Friday May 27, 2005
FUN IT WAS. QUALIFIED APPROVAL I GIVE. Saw that big scifi movie everyone’s talking about. I found the dialogue unspeakable and, judging by their performances, so did the actors. Though I eventually rolled with the explanation that Anakin was primed to accept the Dark Side in any case, I was for a long time surprised that even a sullen mope like him could be snowed by such an obvious B-movie villain as Palpatine.
The sets were very attractive, though I was at times uneasy at the patchwork of style influences. Though the Jetson/Piranesi exteriors make some kind of sense, it is hard to see how a techno-Classicist society would produce such sybaritic, Southern California Pre-Raphaelite interiors. Maybe citizens of the artist class were smoking some kind of space weed. I suppose the mid-air water-ballet attended by Anakin and Palpatine is the design touchstone; if you can’t figure out what kind of civilization considers that a hot ticket, you may as well stop trying.
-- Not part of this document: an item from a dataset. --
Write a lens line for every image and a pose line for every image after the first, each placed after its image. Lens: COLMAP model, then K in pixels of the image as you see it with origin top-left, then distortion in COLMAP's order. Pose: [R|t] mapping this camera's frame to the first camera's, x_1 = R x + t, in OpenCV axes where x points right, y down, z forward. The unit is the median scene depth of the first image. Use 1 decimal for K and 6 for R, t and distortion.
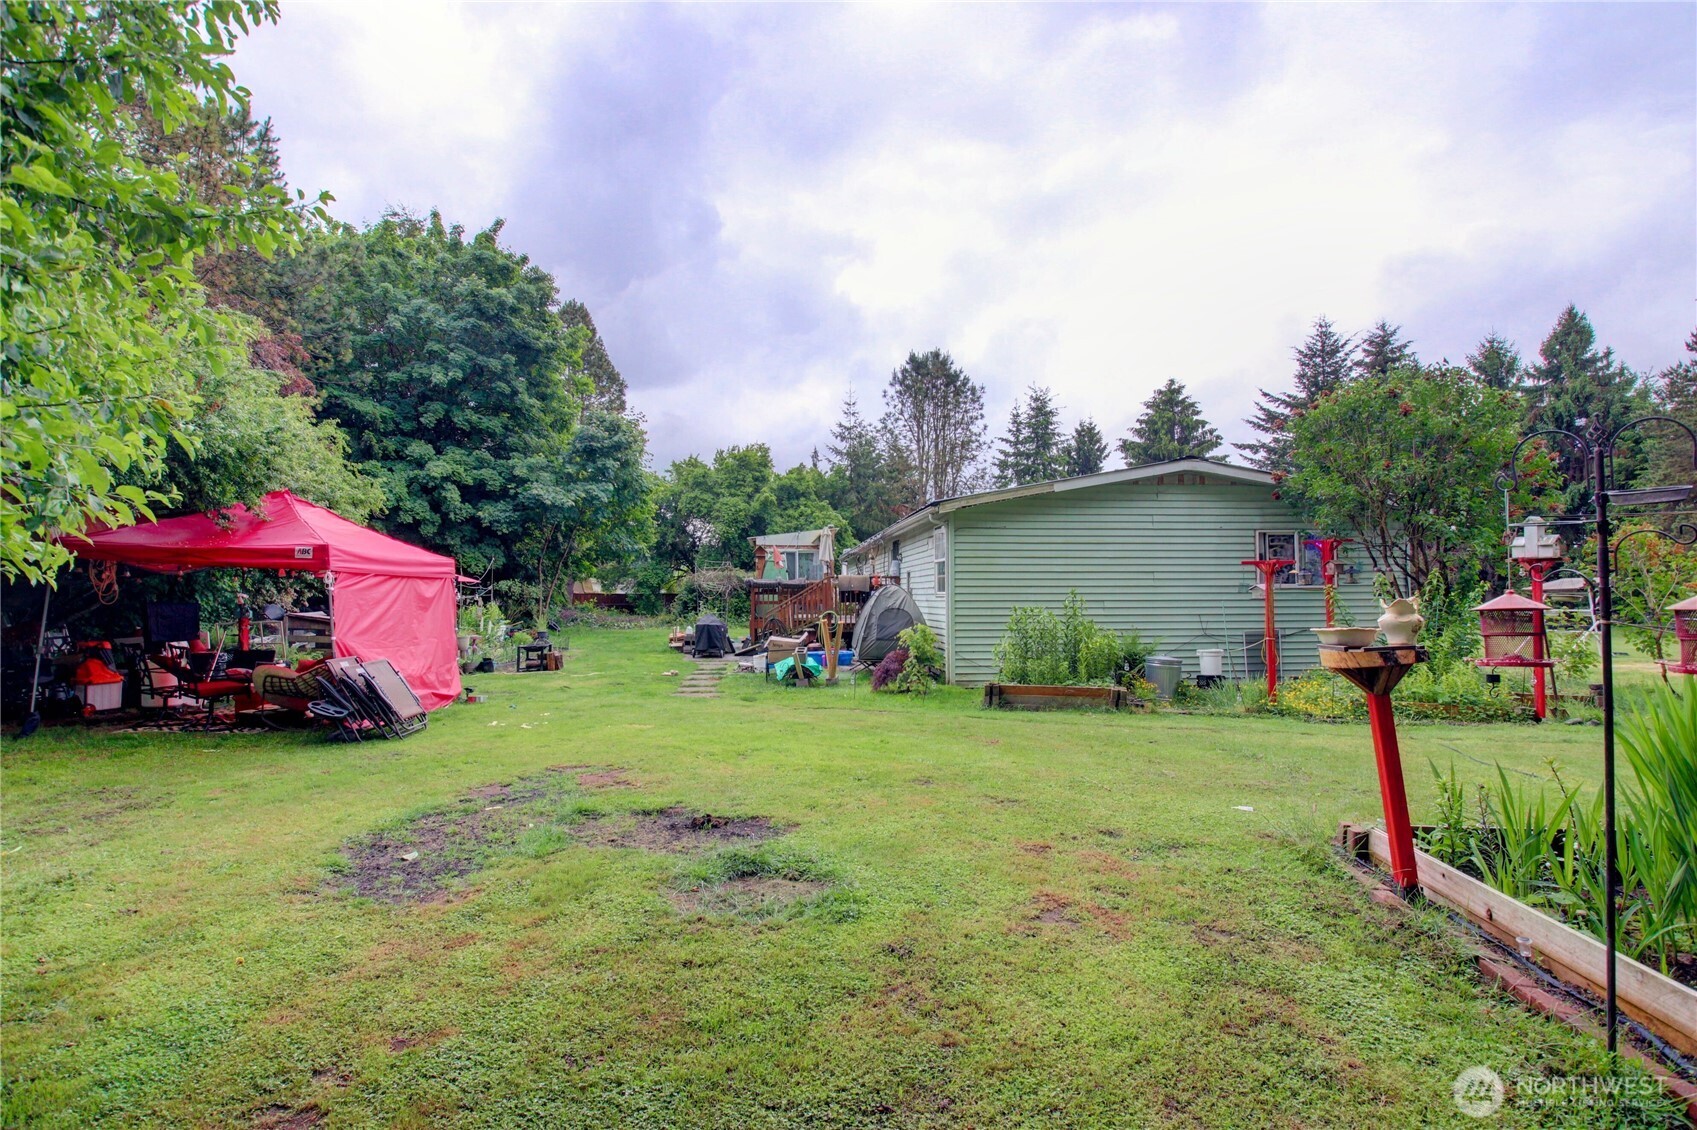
lens RADIAL K [[788.4, 0, 817.5], [0, 788.4, 578.4], [0, 0, 1]] dist [-0.020963, -0.009500]
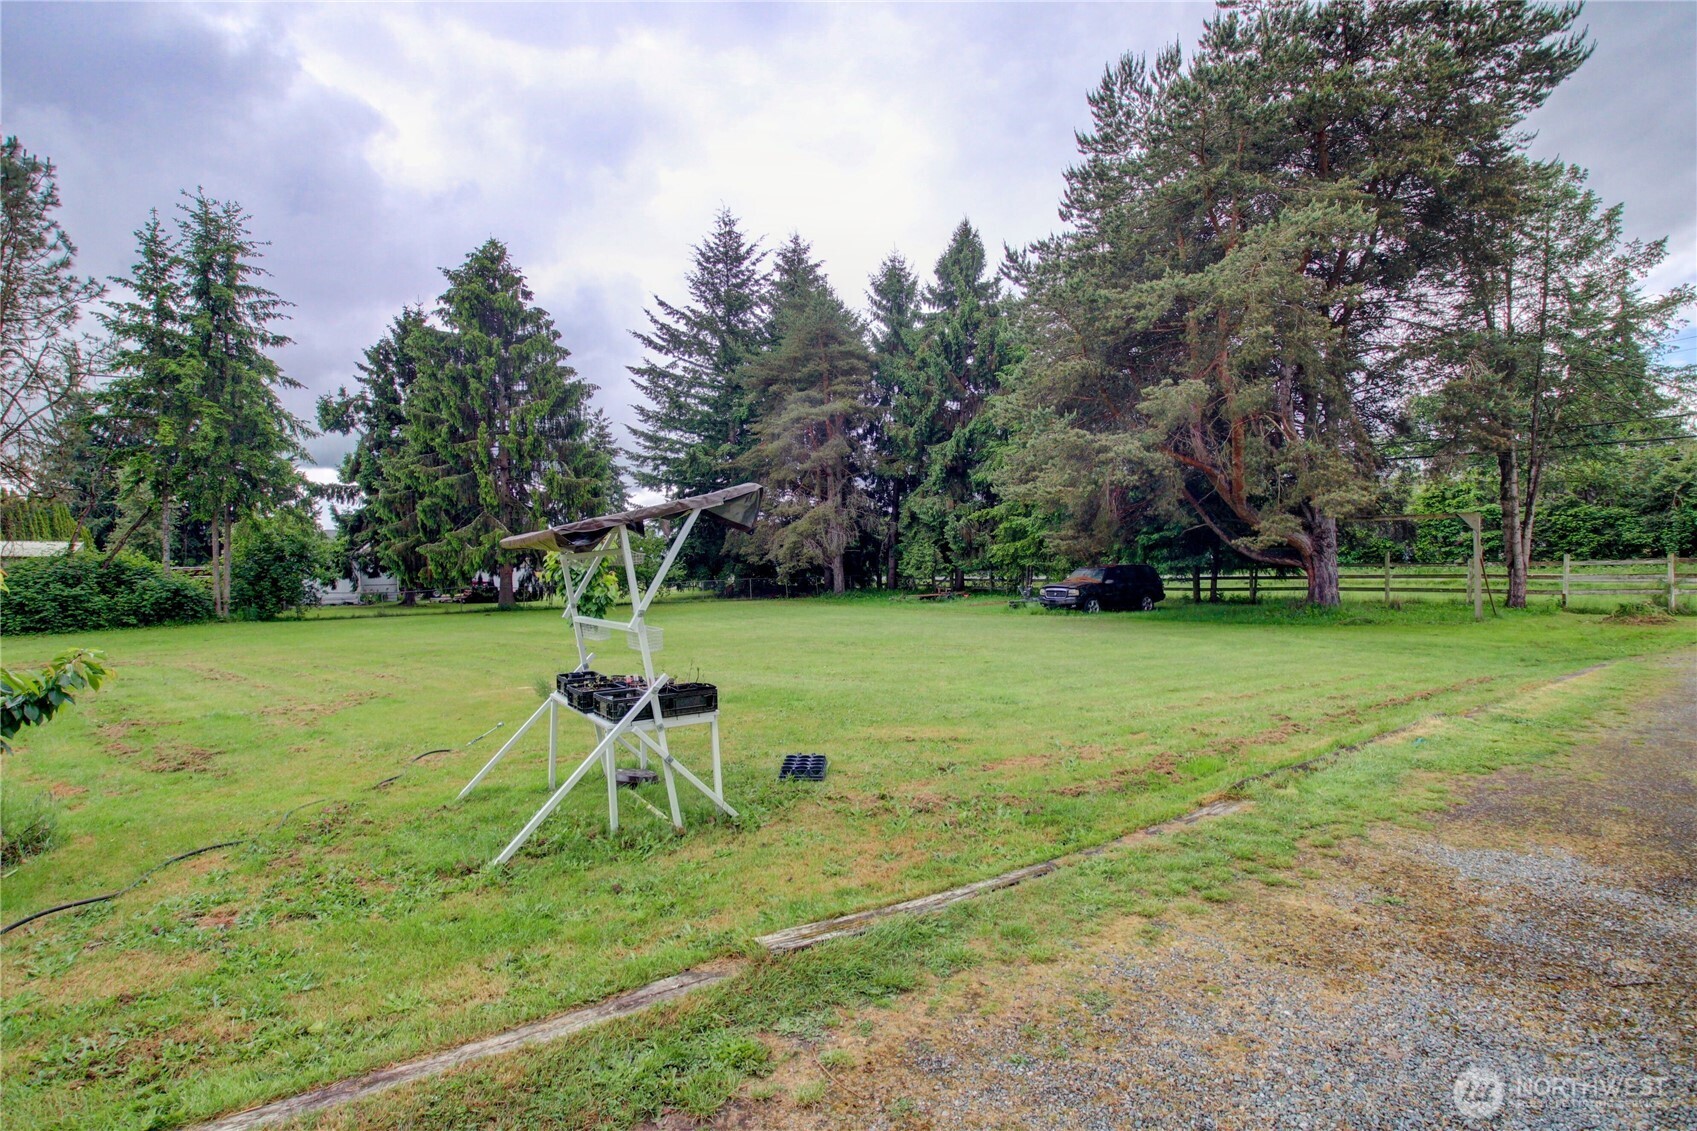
lens RADIAL K [[788.4, 0, 843.5], [0, 788.4, 575.2], [0, 0, 1]] dist [-0.020963, -0.009500]
pose [[0.842618, -0.019632, 0.538154, 0.319285], [0.004154, 0.999542, 0.029960, 0.007718], [-0.538496, -0.023009, 0.842314, 0.263563]]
Still, there is one thing that excuses everything else, and that’s a good story. Revenge of the Sith is such a corker of a story that, having absolutely no affection for the genre, the style, the much-beloved and -merchandised characters, or the actors, I became engrossed, cared what happened next, palpably felt the coming of the resolution, and was satisfied at the end. That, as they say, is entertainment; and though Lucas is the opposite of my ideal filmmaker, I have to admit that he has this vital aspect of making pictures down cold. When Kenobe and Anakin chase each other along a toppling oil-rig that is running down a lake of fire toward an abyss, I can easily imagine D.W. Griffith nodding in approval.
Also, though it’s no Donovan’s Reef, it has some wicked cool fight scenes. And I liked the clones and the Wookies and that big lizard Kenobe rode and… oh hell, there goes my cred.
As my regular readers know, I am the sort of dark, ratlike creature who revels in marginalia and sneers at the common herd with their bourgeois reality shows and blow-‘em-up adventure pics (and their Christmas! And their presents with their gaudy wrapping paper!), but I am really glad to have enjoyed a popular film on its first run, especially after running into the stoned kid outside the theatre (a young Ratso Rizzo played by Gino from Bay Ridge) who asked if we had just seen the movie and then bellowed, "It’s really good, right? Youse t’ought it was good? Like as good as the old Star Wars movies? I seen it four times! And I can’t wait to see it again! I got the bootleg, right? An’ it’s so clear – like sometimes you see people getting up an’ they’re shakin’ the camera, but this was just, like, the movie!" (Bootlegs have been like this for some time; obviously this was the first movie he cared to buy in that format.) "But wait’ll you see it in the IMAX! Oh, man." (Gestures indicative of blowing-away) Had he seen it? "No, that’s not coming out till like November."
How can you not feel good about a movie after that?
What it has to do with politics of any kind I can’t imagine.